[Selected excerpt]
Figure 1. (a) Illustration of a downtilted cellular BS and its beampattern: low (blue) UAV receives strong main lobe signals, whereas high (red) drone only receives weak sidelobe-generated signals. (b) 150-meter-high UAVs (red dots) associated with a three-cell BS site located at the origin and pointing at 30°, 150°, and 270°. The three BSs of each cellular site (orange squares) generate ground cells represented by hexagons.

On the other hand, thanks to their capability of beamforming the synchronization signals used for user association, massive MIMO systems ensure that aerial users generally connect to a nearby BS. This optimized association enhances the robustness of the mobility procedures, as well as the downlink and uplink data phases.

2. Downlink BS-to-UAV transmissions

During the downlink data phase, UAV users are very sensitive to the strong inter-cell interference generated from a plurality of BSs, which are likely to be in line-of-sight. This may result in performance degradation, preventing UAVs from receiving critical C&C information, which has an approximate rate requirement of 60-100 kbps. Indeed, Figure 2 shows how conventional cellular networks (‘SU’) can only guarantee 100 kbps to a mere 6% of the UAVs flying at 150 meters. A conventional massive MIMO system (‘mMIMO’) enhances the data rates, albeit only 33% of the UAVs reach 100 kbps when they fly at 300 meters. This is due to a well-known effect: pilot contamination. Such an effect is particularly severe in scenarios with UAV users, since they can create strong uplink interference to many line-of-sight BSs simultaneously. In contrast, the pilot contamination decays much faster with distance for ground UEs.

[Problem details]
Please carry on the excerpt above about UAVs in cellular and massive MIMO networks, starting right after its final sentence.

[Data provided]
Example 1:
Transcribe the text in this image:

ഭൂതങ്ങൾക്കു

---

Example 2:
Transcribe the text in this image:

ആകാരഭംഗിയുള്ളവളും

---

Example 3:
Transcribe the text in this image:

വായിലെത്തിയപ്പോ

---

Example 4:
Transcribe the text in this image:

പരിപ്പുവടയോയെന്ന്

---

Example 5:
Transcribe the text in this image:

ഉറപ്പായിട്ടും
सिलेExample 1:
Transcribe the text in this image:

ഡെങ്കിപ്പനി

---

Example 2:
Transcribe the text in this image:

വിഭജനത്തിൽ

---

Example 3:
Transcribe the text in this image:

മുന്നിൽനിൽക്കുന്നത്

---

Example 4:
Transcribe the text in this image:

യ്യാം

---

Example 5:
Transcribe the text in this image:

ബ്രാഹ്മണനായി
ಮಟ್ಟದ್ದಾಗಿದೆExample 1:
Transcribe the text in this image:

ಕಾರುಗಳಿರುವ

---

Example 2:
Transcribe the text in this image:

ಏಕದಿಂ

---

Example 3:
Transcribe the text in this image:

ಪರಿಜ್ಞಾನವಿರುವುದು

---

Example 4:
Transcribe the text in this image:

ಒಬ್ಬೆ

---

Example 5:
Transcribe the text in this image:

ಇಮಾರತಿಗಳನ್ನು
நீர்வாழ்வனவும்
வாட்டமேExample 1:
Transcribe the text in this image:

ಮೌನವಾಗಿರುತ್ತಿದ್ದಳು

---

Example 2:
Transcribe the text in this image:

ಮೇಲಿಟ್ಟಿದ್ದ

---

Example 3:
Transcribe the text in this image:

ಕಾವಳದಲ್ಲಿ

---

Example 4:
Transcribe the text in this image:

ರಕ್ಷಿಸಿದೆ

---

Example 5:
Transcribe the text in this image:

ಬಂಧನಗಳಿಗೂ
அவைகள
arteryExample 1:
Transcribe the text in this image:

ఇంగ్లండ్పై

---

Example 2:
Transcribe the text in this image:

[Written answer]
In a nutshell, Figure 2 tells us that complementing conventional massive MIMO with explicit inter-cell interference suppression (‘mMIMO w/ nulls’) is essential when supporting high UAVs. In a ‘mMIMO w/ nulls’ system, BSs incorporate additional signal processing features that enable them to perform a twofold task. First, leveraging channel directionality, BSs can spatially separate non-orthogonal pilots transmitted by different UAVs. Second, by dedicating a certain number of spatial degrees of freedom to place radiation nulls, BSs can mitigate interference on the directions corresponding to users in other cells that are most vulnerable to the BS’s interference. Indeed, these additional capabilities dramatically increase the percentage of UAVs that meet the 100 kbps requirement when these are flying at 300 m, from 33% (‘mMIMO’) to a whopping 98% (‘mMIMO w/ nulls’).

Figure 2. Percentage of UAVs with a downlink C&C rate above 100 kbps for three representative UAV heights. ‘SU’ denotes a conventional cellular network with a single antenna port, ‘mMIMO’ represents a system with 8×8 dual-polarized antenna arrays and 128 antenna ports, and ‘mMIMO w/ nulls’ complements the latter with additional space-domain inter-cell interference suppression techniques.

3. Uplink UAV-to-BS transmissions

Unlike the downlink, where UAVs should be protected to prevent a significant performance degradation, it is the ground users who we should care about in the uplink. This is because line-of-sight UAVs can generate strong interference towards many BSs, therefore overwhelming the weaker signals transmitted by non-line-of-sight ground users. The consequences of such a phenomenon are illustrated in Figure 3, where the uplink rates of ground users plummet as the number of UAVs increases.

Again, ‘mMIMO w/nulls’ – incorporating additional space-domain inter-cell interference suppression capabilities – can solve the above issue and guarantee a better performance for legacy ground users.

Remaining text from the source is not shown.